Procrastination as a Self-imposed 'crunch mode'

This is an article on how doing more overtime, leads to a loss in productivity -

Well, obvious, right?

But would you guess that doing 60hr work-weeks every week (rather than as a 'special occasion' thing), leads to so much lost productivity, that it's usually equivalent to working 40hrs a week? That that extra 20 hours is basically just lost time?


This article talks about employers doing it to employees, but as a procrastinator, I think, no, I know, that I do that to myself.

I know if I could just sit down and power through my work, I could leave earlier, have more 'play' and be more refreshed the next day.

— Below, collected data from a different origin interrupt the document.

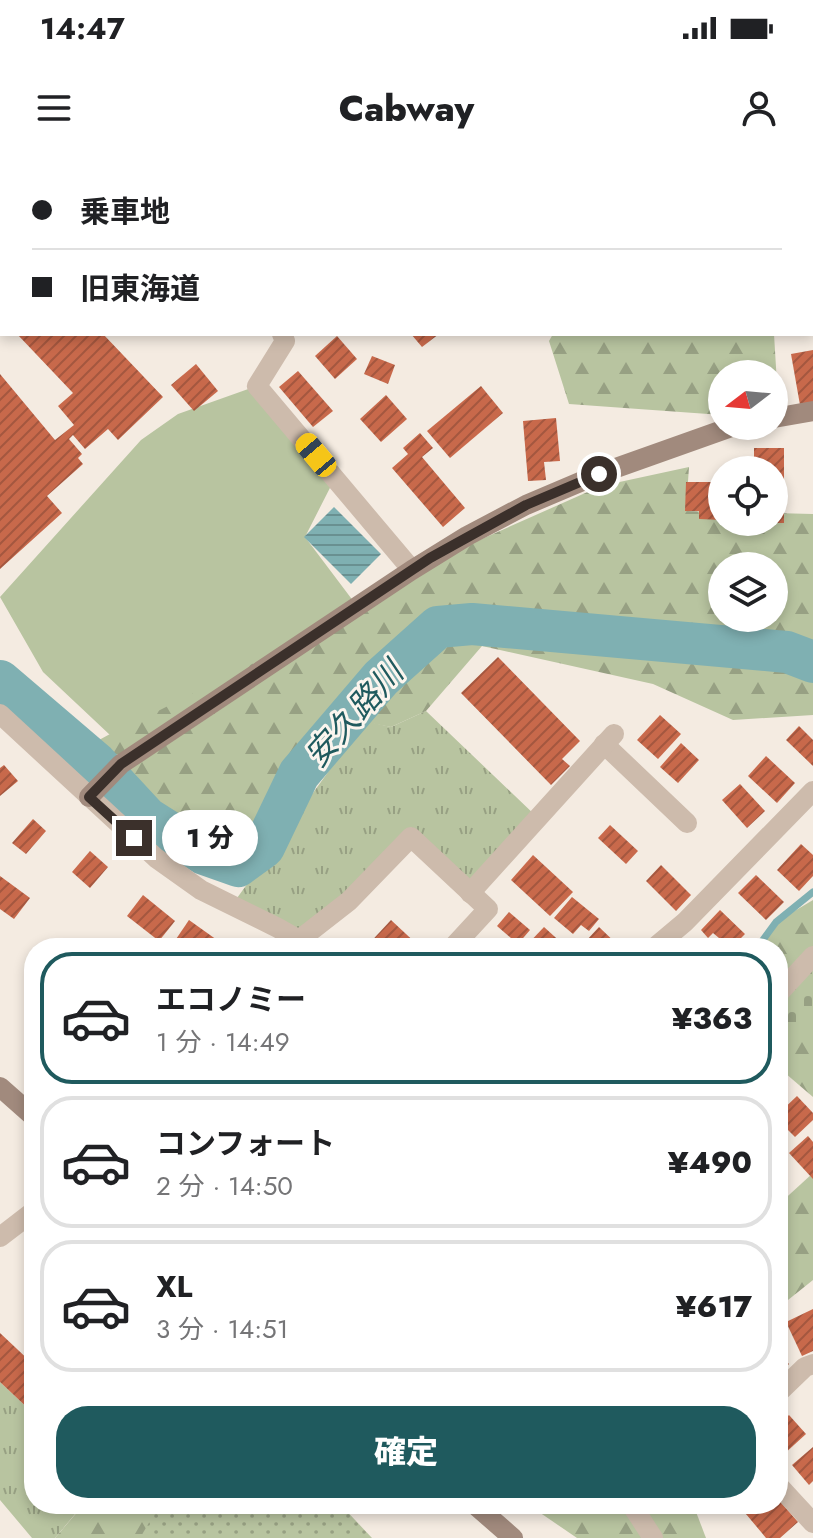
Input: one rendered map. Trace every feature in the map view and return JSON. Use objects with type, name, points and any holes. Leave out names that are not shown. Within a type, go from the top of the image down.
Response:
[{"type":"street","points":[[283,336],[285,341],[257,386],[412,570]]},
{"type":"street","points":[[788,415],[813,411]]},
{"type":"street","points":[[89,797],[121,764],[412,570],[526,505],[599,474],[708,435]]},
{"type":"street","points":[[0,714],[156,858],[201,890],[294,938]]},
{"type":"street","points":[[470,893],[609,739],[687,823]]},
{"type":"street","points":[[666,938],[813,791]]},
{"type":"street","points":[[312,938],[411,837],[488,909],[461,938]]},
{"type":"street","points":[[788,983],[813,956]]},
{"type":"street","points":[[0,1087],[24,1108]]},
{"type":"street","points":[[0,1237],[24,1219]]},
{"type":"street","points":[[788,1383],[805,1367],[813,1364]]},
{"type":"street","points":[[788,1496],[813,1523]]},
{"type":"street","points":[[491,1514],[513,1538]]},
{"type":"street","points":[[637,1514],[653,1538]]},
{"type":"green space","points":[[552,336],[774,336],[776,360],[708,360],[708,414],[569,404],[549,341]]},
{"type":"green space","points":[[257,386],[335,478],[305,537],[357,606],[326,627],[110,735],[43,672],[0,597],[141,440],[178,414]]},
{"type":"green space","points":[[689,467],[686,511],[708,512],[708,536],[788,536],[788,513],[813,514],[813,715],[733,720],[653,684],[482,646],[426,711],[391,727],[365,722],[264,847],[218,859],[135,805],[99,740],[412,570],[601,486]]},
{"type":"green space","points":[[426,711],[538,818],[476,887],[413,831],[295,937],[232,905],[365,721],[391,727]]},
{"type":"green space","points":[[813,900],[813,960],[788,986],[788,938],[764,938],[776,922]]},
{"type":"green space","points":[[813,960],[813,1021],[788,1025],[788,984]]},
{"type":"green space","points":[[813,1020],[813,1097],[788,1076],[788,1022]]},
{"type":"green space","points":[[813,1173],[813,1280],[788,1300],[788,1196]]},
{"type":"green space","points":[[0,1382],[24,1405],[24,1514],[75,1514],[55,1538],[32,1538],[0,1500]]},
{"type":"green space","points":[[75,1514],[165,1514],[147,1538],[55,1538]]},
{"type":"green space","points":[[154,1514],[349,1514],[372,1538],[140,1538]]},
{"type":"green space","points":[[542,1514],[697,1514],[706,1538],[577,1538]]},
{"type":"water","points":[[334,507],[381,554],[351,584],[304,537]]},
{"type":"building","points":[[19,336],[105,336],[163,397],[118,440],[108,429],[85,449],[73,435],[69,439],[82,454],[78,458],[83,464],[47,496],[62,513],[0,569],[0,374],[55,440],[74,425],[58,406],[73,393]]},
{"type":"building","points":[[337,336],[357,359],[335,379],[315,356]]},
{"type":"building","points":[[413,336],[436,336],[422,347]]},
{"type":"building","points":[[813,350],[813,403],[800,405],[791,354]]},
{"type":"building","points":[[372,356],[395,365],[388,384],[364,374]]},
{"type":"building","points":[[196,364],[218,391],[194,411],[171,385]]},
{"type":"building","points":[[298,371],[333,411],[313,427],[279,387]]},
{"type":"building","points":[[481,386],[503,413],[450,458],[427,431]]},
{"type":"building","points":[[386,395],[407,419],[381,442],[360,419]]},
{"type":"building","points":[[556,418],[560,461],[544,462],[546,480],[528,481],[523,421]]},
{"type":"building","points":[[420,433],[433,448],[422,457],[465,508],[443,527],[392,468],[408,454],[403,448]]},
{"type":"building","points":[[754,448],[784,448],[784,456],[754,456]]},
{"type":"building","points":[[686,482],[708,482],[708,519],[699,519],[699,511],[685,511]]},
{"type":"building","points":[[498,657],[580,741],[562,759],[570,766],[551,785],[461,693]]},
{"type":"building","points":[[660,715],[681,734],[658,759],[637,740]]},
{"type":"building","points":[[799,726],[813,740],[813,766],[786,740]]},
{"type":"building","points":[[681,743],[699,760],[678,783],[660,767]]},
{"type":"building","points":[[766,756],[795,783],[777,803],[748,776]]},
{"type":"building","points":[[4,765],[18,781],[0,796],[0,768]]},
{"type":"building","points":[[740,784],[765,811],[747,828],[722,800]]},
{"type":"building","points":[[33,819],[46,831],[26,854],[12,843]]},
{"type":"building","points":[[610,825],[638,851],[626,864],[598,838]]},
{"type":"building","points":[[801,844],[813,855],[813,876],[799,891],[777,870]]},
{"type":"building","points":[[90,851],[108,867],[90,888],[72,872]]},
{"type":"building","points":[[533,855],[573,892],[550,916],[511,880]]},
{"type":"building","points":[[661,865],[691,895],[676,911],[646,881]]},
{"type":"building","points":[[756,875],[784,902],[766,920],[738,893]]},
{"type":"building","points":[[0,876],[30,898],[14,919],[0,909]]},
{"type":"building","points":[[143,895],[175,921],[161,938],[155,938],[127,916]]},
{"type":"building","points":[[572,897],[599,919],[589,931],[581,925],[573,934],[554,918]]},
{"type":"building","points":[[720,910],[745,934],[741,938],[719,938],[713,933],[708,938],[701,930]]},
{"type":"building","points":[[509,912],[530,930],[523,938],[511,938],[497,926]]},
{"type":"building","points":[[189,920],[214,938],[177,938]]},
{"type":"building","points":[[391,920],[410,938],[374,938]]},
{"type":"building","points":[[544,927],[556,938],[534,938]]},
{"type":"building","points":[[599,927],[611,938],[589,938]]},
{"type":"building","points":[[797,1096],[813,1113],[813,1120],[795,1137],[788,1130],[788,1105]]},
{"type":"building","points":[[808,1136],[813,1142],[813,1179],[789,1153]]},
{"type":"building","points":[[813,1309],[813,1351],[802,1356],[788,1321]]},
{"type":"building","points":[[0,1333],[24,1356],[24,1405],[0,1382]]},
{"type":"building","points":[[788,1416],[806,1434],[788,1450]]},
{"type":"building","points":[[813,1447],[813,1481],[809,1485],[792,1465]]},
{"type":"building","points":[[788,1510],[798,1522],[780,1538],[766,1538],[746,1514],[788,1514]]},
{"type":"waterway","name":"安久路川","points":[[0,681],[96,763],[147,818],[204,854],[238,866],[264,847],[299,774],[381,678],[438,627],[472,624],[787,652],[813,662]]},
{"type":"waterway","points":[[764,938],[776,922],[813,892]]},
{"type":"route","points":[[134,838],[89,797],[121,764],[430,558],[526,505],[599,474]]}]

But because I've been on half-speed all day, or screwing around, I have to stay late to 'get caught up', and so the cycle continues.  I know I should be better about putting limits on myself - clearly, I'm not currently, but that's why I am where I am.


Dealing with that habit looks to me like the point of the 'Uschedule' from Neil Fiore's 'The Now Habit'. I've read the outline of that book, but now I've got a copy, I need to re-read it, and see if it can give me advice on setting better limits in my own life.


Alternately, what if I just have a shorter attention span? It talks about 40 hours being the 'optimum' for most people, but what if 30 hours is my weekly optimum, and I'm always going to be putting in 50 hours to try and get that 30 hours work done? How do I figure out what my non-distracted optimum amount of work would be, or how do I increase my attention span so I can stay 'on task' for 40 hours?

I could have written that...

...your comment, that is -- because you capture just how I feel.

I read the Fiore book years ago but had limited success in implementation. I don't blame the book, I blame myself.

Alas, I don't yet have any answers, but I'm grateful that you're asking the question.